A special place

A special place
A porch swing can = Forever!

Thursday, March 28, 2013

How do you describe one week?

Holy Week has always been a precious time to me.  When I say always, I mean it.  Some of my earliest memories are of carrying palm branches down the isle with all of the other children in my church and singing "Hosanna in the highest!".  I remember sitting in the dark on Good Friday, and I remember the smell of the lilies and fresh cut flowers on Easter Sunday.
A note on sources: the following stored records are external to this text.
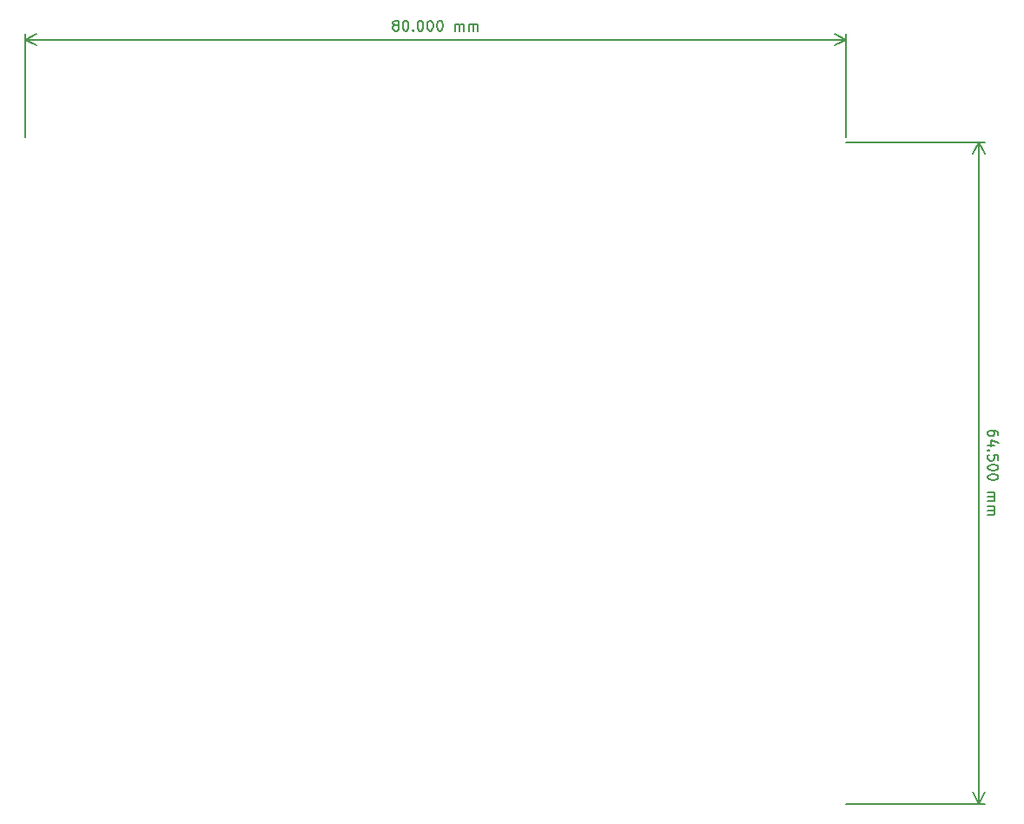
<source format=gbr>
%TF.GenerationSoftware,KiCad,Pcbnew,5.1.6-c6e7f7d~87~ubuntu20.04.1*%
%TF.CreationDate,2020-07-21T15:48:12+01:00*%
%TF.ProjectId,pmt_combiner,706d745f-636f-46d6-9269-6e65722e6b69,rev?*%
%TF.SameCoordinates,Original*%
%TF.FileFunction,Other,ECO1*%
%FSLAX46Y46*%
G04 Gerber Fmt 4.6, Leading zero omitted, Abs format (unit mm)*
G04 Created by KiCad (PCBNEW 5.1.6-c6e7f7d~87~ubuntu20.04.1) date 2020-07-21 15:48:12*
%MOMM*%
%LPD*%
G01*
G04 APERTURE LIST*
%ADD10C,0.150000*%
G04 APERTURE END LIST*
D10*
X208347619Y-64583333D02*
X208347619Y-64392857D01*
X208300000Y-64297619D01*
X208252380Y-64250000D01*
X208109523Y-64154761D01*
X207919047Y-64107142D01*
X207538095Y-64107142D01*
X207442857Y-64154761D01*
X207395238Y-64202380D01*
X207347619Y-64297619D01*
X207347619Y-64488095D01*
X207395238Y-64583333D01*
X207442857Y-64630952D01*
X207538095Y-64678571D01*
X207776190Y-64678571D01*
X207871428Y-64630952D01*
X207919047Y-64583333D01*
X207966666Y-64488095D01*
X207966666Y-64297619D01*
X207919047Y-64202380D01*
X207871428Y-64154761D01*
X207776190Y-64107142D01*
X208014285Y-65535714D02*
X207347619Y-65535714D01*
X208395238Y-65297619D02*
X207680952Y-65059523D01*
X207680952Y-65678571D01*
X207442857Y-66059523D02*
X207395238Y-66107142D01*
X207347619Y-66059523D01*
X207395238Y-66011904D01*
X207442857Y-66059523D01*
X207347619Y-66059523D01*
X208347619Y-67011904D02*
X208347619Y-66535714D01*
X207871428Y-66488095D01*
X207919047Y-66535714D01*
X207966666Y-66630952D01*
X207966666Y-66869047D01*
X207919047Y-66964285D01*
X207871428Y-67011904D01*
X207776190Y-67059523D01*
X207538095Y-67059523D01*
X207442857Y-67011904D01*
X207395238Y-66964285D01*
X207347619Y-66869047D01*
X207347619Y-66630952D01*
X207395238Y-66535714D01*
X207442857Y-66488095D01*
X208347619Y-67678571D02*
X208347619Y-67773809D01*
X208300000Y-67869047D01*
X208252380Y-67916666D01*
X208157142Y-67964285D01*
X207966666Y-68011904D01*
X207728571Y-68011904D01*
X207538095Y-67964285D01*
X207442857Y-67916666D01*
X207395238Y-67869047D01*
X207347619Y-67773809D01*
X207347619Y-67678571D01*
X207395238Y-67583333D01*
X207442857Y-67535714D01*
X207538095Y-67488095D01*
X207728571Y-67440476D01*
X207966666Y-67440476D01*
X208157142Y-67488095D01*
X208252380Y-67535714D01*
X208300000Y-67583333D01*
X208347619Y-67678571D01*
X208347619Y-68630952D02*
X208347619Y-68726190D01*
X208300000Y-68821428D01*
X208252380Y-68869047D01*
X208157142Y-68916666D01*
X207966666Y-68964285D01*
X207728571Y-68964285D01*
X207538095Y-68916666D01*
X207442857Y-68869047D01*
X207395238Y-68821428D01*
X207347619Y-68726190D01*
X207347619Y-68630952D01*
X207395238Y-68535714D01*
X207442857Y-68488095D01*
X207538095Y-68440476D01*
X207728571Y-68392857D01*
X207966666Y-68392857D01*
X208157142Y-68440476D01*
X208252380Y-68488095D01*
X208300000Y-68535714D01*
X208347619Y-68630952D01*
X207347619Y-70154761D02*
X208014285Y-70154761D01*
X207919047Y-70154761D02*
X207966666Y-70202380D01*
X208014285Y-70297619D01*
X208014285Y-70440476D01*
X207966666Y-70535714D01*
X207871428Y-70583333D01*
X207347619Y-70583333D01*
X207871428Y-70583333D02*
X207966666Y-70630952D01*
X208014285Y-70726190D01*
X208014285Y-70869047D01*
X207966666Y-70964285D01*
X207871428Y-71011904D01*
X207347619Y-71011904D01*
X207347619Y-71488095D02*
X208014285Y-71488095D01*
X207919047Y-71488095D02*
X207966666Y-71535714D01*
X208014285Y-71630952D01*
X208014285Y-71773809D01*
X207966666Y-71869047D01*
X207871428Y-71916666D01*
X207347619Y-71916666D01*
X207871428Y-71916666D02*
X207966666Y-71964285D01*
X208014285Y-72059523D01*
X208014285Y-72202380D01*
X207966666Y-72297619D01*
X207871428Y-72345238D01*
X207347619Y-72345238D01*
X206500000Y-36000000D02*
X206500000Y-100500000D01*
X193500000Y-36000000D02*
X207086421Y-36000000D01*
X193500000Y-100500000D02*
X207086421Y-100500000D01*
X206500000Y-100500000D02*
X205913579Y-99373496D01*
X206500000Y-100500000D02*
X207086421Y-99373496D01*
X206500000Y-36000000D02*
X205913579Y-37126504D01*
X206500000Y-36000000D02*
X207086421Y-37126504D01*
X149547619Y-24573851D02*
X149452380Y-24526232D01*
X149404761Y-24478613D01*
X149357142Y-24383375D01*
X149357142Y-24335756D01*
X149404761Y-24240518D01*
X149452380Y-24192899D01*
X149547619Y-24145279D01*
X149738095Y-24145279D01*
X149833333Y-24192899D01*
X149880952Y-24240518D01*
X149928571Y-24335756D01*
X149928571Y-24383375D01*
X149880952Y-24478613D01*
X149833333Y-24526232D01*
X149738095Y-24573851D01*
X149547619Y-24573851D01*
X149452380Y-24621470D01*
X149404761Y-24669089D01*
X149357142Y-24764327D01*
X149357142Y-24954803D01*
X149404761Y-25050041D01*
X149452380Y-25097660D01*
X149547619Y-25145279D01*
X149738095Y-25145279D01*
X149833333Y-25097660D01*
X149880952Y-25050041D01*
X149928571Y-24954803D01*
X149928571Y-24764327D01*
X149880952Y-24669089D01*
X149833333Y-24621470D01*
X149738095Y-24573851D01*
X150547619Y-24145279D02*
X150642857Y-24145279D01*
X150738095Y-24192899D01*
X150785714Y-24240518D01*
X150833333Y-24335756D01*
X150880952Y-24526232D01*
X150880952Y-24764327D01*
X150833333Y-24954803D01*
X150785714Y-25050041D01*
X150738095Y-25097660D01*
X150642857Y-25145279D01*
X150547619Y-25145279D01*
X150452380Y-25097660D01*
X150404761Y-25050041D01*
X150357142Y-24954803D01*
X150309523Y-24764327D01*
X150309523Y-24526232D01*
X150357142Y-24335756D01*
X150404761Y-24240518D01*
X150452380Y-24192899D01*
X150547619Y-24145279D01*
X151309523Y-25050041D02*
X151357142Y-25097660D01*
X151309523Y-25145279D01*
X151261904Y-25097660D01*
X151309523Y-25050041D01*
X151309523Y-25145279D01*
X151976190Y-24145279D02*
X152071428Y-24145279D01*
X152166666Y-24192899D01*
X152214285Y-24240518D01*
X152261904Y-24335756D01*
X152309523Y-24526232D01*
X152309523Y-24764327D01*
X152261904Y-24954803D01*
X152214285Y-25050041D01*
X152166666Y-25097660D01*
X152071428Y-25145279D01*
X151976190Y-25145279D01*
X151880952Y-25097660D01*
X151833333Y-25050041D01*
X151785714Y-24954803D01*
X151738095Y-24764327D01*
X151738095Y-24526232D01*
X151785714Y-24335756D01*
X151833333Y-24240518D01*
X151880952Y-24192899D01*
X151976190Y-24145279D01*
X152928571Y-24145279D02*
X153023809Y-24145279D01*
X153119047Y-24192899D01*
X153166666Y-24240518D01*
X153214285Y-24335756D01*
X153261904Y-24526232D01*
X153261904Y-24764327D01*
X153214285Y-24954803D01*
X153166666Y-25050041D01*
X153119047Y-25097660D01*
X153023809Y-25145279D01*
X152928571Y-25145279D01*
X152833333Y-25097660D01*
X152785714Y-25050041D01*
X152738095Y-24954803D01*
X152690476Y-24764327D01*
X152690476Y-24526232D01*
X152738095Y-24335756D01*
X152785714Y-24240518D01*
X152833333Y-24192899D01*
X152928571Y-24145279D01*
X153880952Y-24145279D02*
X153976190Y-24145279D01*
X154071428Y-24192899D01*
X154119047Y-24240518D01*
X154166666Y-24335756D01*
X154214285Y-24526232D01*
X154214285Y-24764327D01*
X154166666Y-24954803D01*
X154119047Y-25050041D01*
X154071428Y-25097660D01*
X153976190Y-25145279D01*
X153880952Y-25145279D01*
X153785714Y-25097660D01*
X153738095Y-25050041D01*
X153690476Y-24954803D01*
X153642857Y-24764327D01*
X153642857Y-24526232D01*
X153690476Y-24335756D01*
X153738095Y-24240518D01*
X153785714Y-24192899D01*
X153880952Y-24145279D01*
X155404761Y-25145279D02*
X155404761Y-24478613D01*
X155404761Y-24573851D02*
X155452380Y-24526232D01*
X155547619Y-24478613D01*
X155690476Y-24478613D01*
X155785714Y-24526232D01*
X155833333Y-24621470D01*
X155833333Y-25145279D01*
X155833333Y-24621470D02*
X155880952Y-24526232D01*
X155976190Y-24478613D01*
X156119047Y-24478613D01*
X156214285Y-24526232D01*
X156261904Y-24621470D01*
X156261904Y-25145279D01*
X156738095Y-25145279D02*
X156738095Y-24478613D01*
X156738095Y-24573851D02*
X156785714Y-24526232D01*
X156880952Y-24478613D01*
X157023809Y-24478613D01*
X157119047Y-24526232D01*
X157166666Y-24621470D01*
X157166666Y-25145279D01*
X157166666Y-24621470D02*
X157214285Y-24526232D01*
X157309523Y-24478613D01*
X157452380Y-24478613D01*
X157547619Y-24526232D01*
X157595238Y-24621470D01*
X157595238Y-25145279D01*
X113500000Y-25992899D02*
X193500000Y-25992899D01*
X113500000Y-35500000D02*
X113500000Y-25406478D01*
X193500000Y-35500000D02*
X193500000Y-25406478D01*
X193500000Y-25992899D02*
X192373496Y-26579320D01*
X193500000Y-25992899D02*
X192373496Y-25406478D01*
X113500000Y-25992899D02*
X114626504Y-26579320D01*
X113500000Y-25992899D02*
X114626504Y-25406478D01*
M02*

</source>
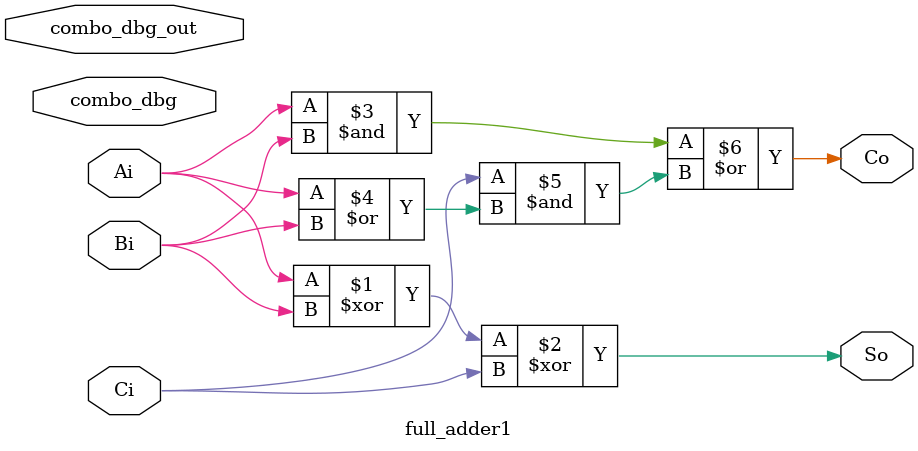
<source format=v>
module full_adder1(
    input combo_dbg,
    input [1:0] combo_dbg_out,
    input   Ai, Bi, Ci,
    output  So, Co);

   assign So = Ai ^ Bi ^ Ci ;
   assign Co = (Ai & Bi) | (Ci & (Ai | Bi));

   specify
      (Ai, Bi, Ci *> So) = 1.1 ;
      (Ai, Bi     *> Co) = 1.3 ;
      (Ci         => Co) = 1.2 ;
   endspecify
endmodule



</source>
No matter what is going on in my life during this special week each year,  there is a part of me that just "feels more".  When I hear a "rustle" in the trees, I can see palm branches and Jesus triumphal entry.
When I see people enjoying a meal, I think of how He must have felt doing the ordinary things of life that week knowing it would be his last time on earth to do them. When it was time for Passover how very heart-wrenching it must have been for Him, sharing that meal with His disciples, knowing He was the completion of the promise God made so long ago.  The complete redemption.  One year I drove by a construction site and heard the hammering of nails, and  wept ....just remembering.   When I take communion on Maundy Thursday it means so much more than bread and juice...it means that He completed the task, the sacrifice is complete. When It storms, I think of how the sky turned black and the veil was torn.  Would I have been scared like the disciples and hid, or been brave like the women and stayed at Jesus' feet....  hmmmm.

This year has been a year of trials and blessings. Joys and sorrows...   New life in our family, new challenges, new beginnings and running through it all,  there is hope and joy.  Why?  Because Jesus went before us, He took the bitter cup, survived betrayal, trial, the pounding of nails, the crown of thorns, death, a tomb and then, finally resurrection!! HE defeated death, darkness and the power it holds over us--- death doesn't get the final say!

Holy week to me is a time to remember, and in some small way, walk that road from Jerusalem on Sunday with the Palm branches, through the pain of remembering the Last Supper Passover meal, to sensing the agony of Good Friday and the cross and finally to feel the power of the Resurrection so strongly in my heart and in my life that there is no room for doubt, darkness or shadows...Just the Joy of my risen Jesus!